- _ACTION ITEM_: What you return should be the lines from the one with "right hip: (256, 442)" through the one with "left back paw: (358, 407)" in the data below, reproduced exactly with both ends, and no pictures at all.

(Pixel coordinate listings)

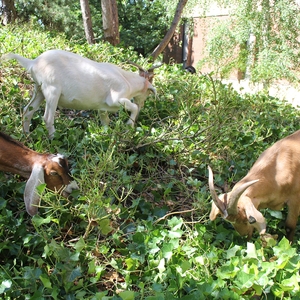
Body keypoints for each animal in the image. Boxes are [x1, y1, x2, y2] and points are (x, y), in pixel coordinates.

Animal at [2, 49, 157, 137]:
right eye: (148, 92)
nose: (143, 104)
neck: (127, 80)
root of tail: (33, 62)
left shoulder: (102, 108)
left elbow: (105, 121)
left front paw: (106, 136)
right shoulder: (116, 98)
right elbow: (133, 107)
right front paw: (129, 125)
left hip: (38, 89)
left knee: (28, 110)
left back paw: (26, 135)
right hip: (52, 89)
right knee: (47, 117)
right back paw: (54, 139)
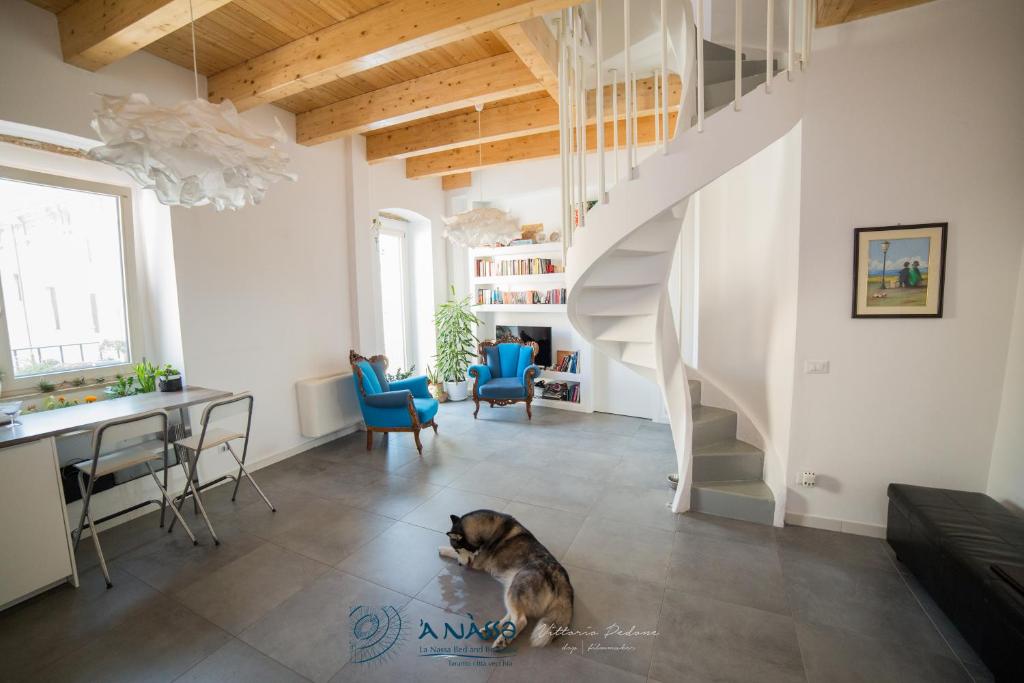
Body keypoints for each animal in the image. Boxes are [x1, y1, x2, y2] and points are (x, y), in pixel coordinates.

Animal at [440, 509, 577, 651]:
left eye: (457, 549)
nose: (460, 565)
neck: (488, 529)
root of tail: (559, 572)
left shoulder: (475, 563)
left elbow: (454, 554)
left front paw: (443, 549)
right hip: (511, 590)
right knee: (512, 616)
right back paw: (490, 630)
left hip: (516, 588)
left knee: (521, 619)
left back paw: (503, 639)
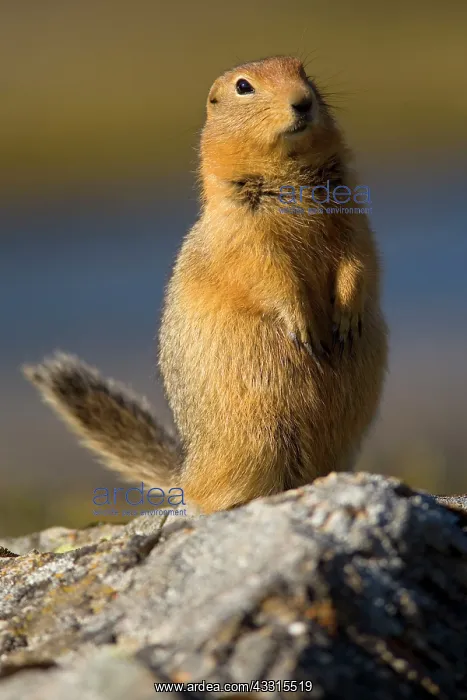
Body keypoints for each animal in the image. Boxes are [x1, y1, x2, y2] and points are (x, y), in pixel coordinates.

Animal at [24, 56, 388, 514]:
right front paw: (303, 324)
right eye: (243, 86)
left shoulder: (355, 214)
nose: (302, 101)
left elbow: (359, 258)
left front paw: (347, 315)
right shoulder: (243, 234)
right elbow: (269, 273)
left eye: (303, 70)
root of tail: (185, 472)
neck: (288, 173)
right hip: (256, 442)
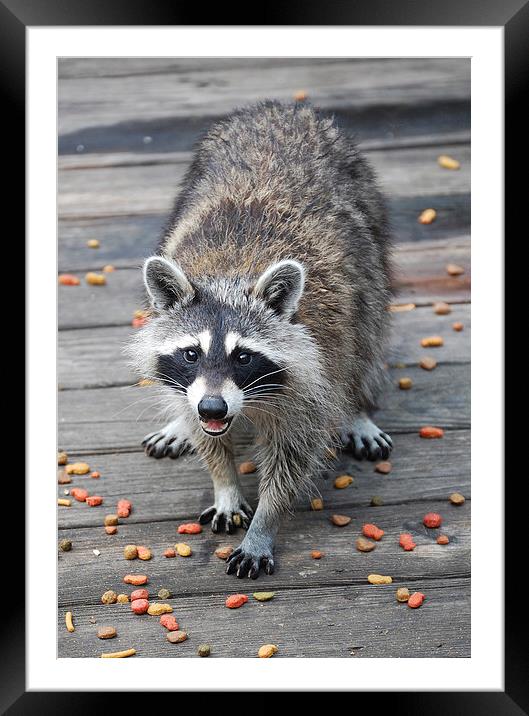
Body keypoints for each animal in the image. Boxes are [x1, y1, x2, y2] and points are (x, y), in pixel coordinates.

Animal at [128, 100, 392, 580]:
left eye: (244, 357)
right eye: (190, 354)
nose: (212, 407)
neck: (230, 274)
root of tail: (283, 108)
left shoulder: (316, 370)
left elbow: (294, 455)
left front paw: (265, 523)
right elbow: (207, 436)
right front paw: (225, 483)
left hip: (370, 247)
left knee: (368, 334)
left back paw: (358, 407)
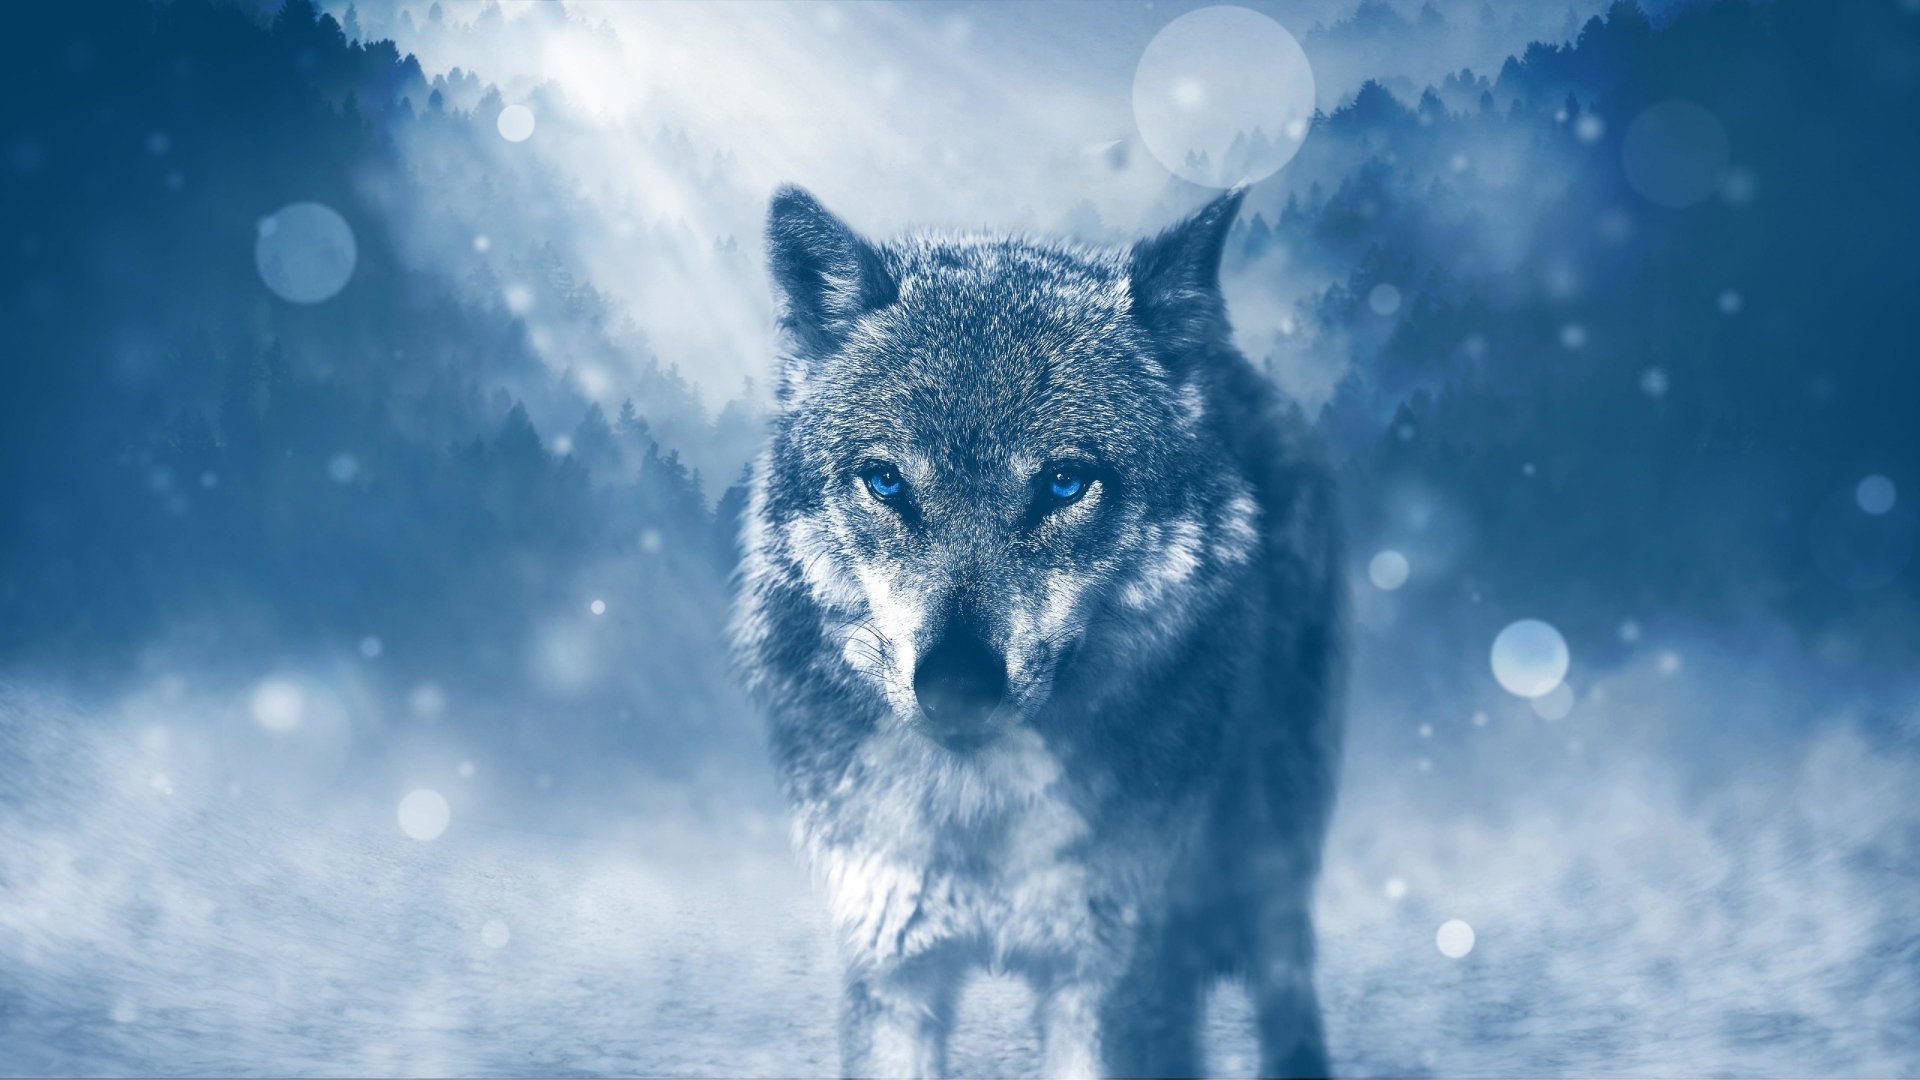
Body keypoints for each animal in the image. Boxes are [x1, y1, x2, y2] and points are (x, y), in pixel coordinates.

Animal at [730, 183, 1345, 1079]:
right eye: (886, 481)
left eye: (1063, 483)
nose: (956, 685)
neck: (980, 814)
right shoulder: (893, 967)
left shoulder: (1111, 978)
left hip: (1269, 850)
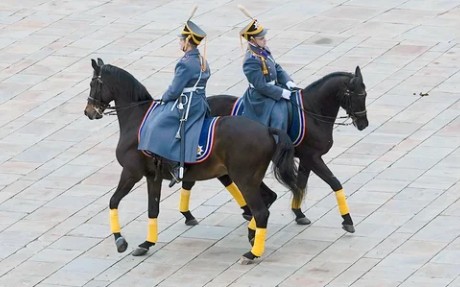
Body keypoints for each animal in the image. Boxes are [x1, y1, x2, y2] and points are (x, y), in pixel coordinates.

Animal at [84, 59, 304, 266]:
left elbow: (113, 201)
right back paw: (253, 237)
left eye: (93, 83)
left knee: (261, 212)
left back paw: (252, 253)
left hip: (245, 180)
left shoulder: (131, 173)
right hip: (249, 179)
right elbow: (152, 209)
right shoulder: (152, 177)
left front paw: (120, 241)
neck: (137, 119)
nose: (89, 112)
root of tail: (266, 129)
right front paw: (147, 244)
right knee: (268, 200)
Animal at [181, 67, 368, 234]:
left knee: (219, 178)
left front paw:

- _WRITTEN RESPONSE_:
right hip: (256, 442)
Body keypoints for each animal in the image. Boxes are [x1, y1, x2, y2] and points are (x, y), in pixel coordinates.

Animal at [128, 100, 392, 580]:
left eye: (244, 357)
right eye: (190, 354)
nose: (212, 407)
neck: (230, 274)
root of tail: (283, 108)
left shoulder: (316, 370)
left elbow: (294, 455)
left front paw: (265, 523)
right elbow: (207, 436)
right front paw: (225, 483)
left hip: (370, 247)
left knee: (368, 334)
left back paw: (358, 407)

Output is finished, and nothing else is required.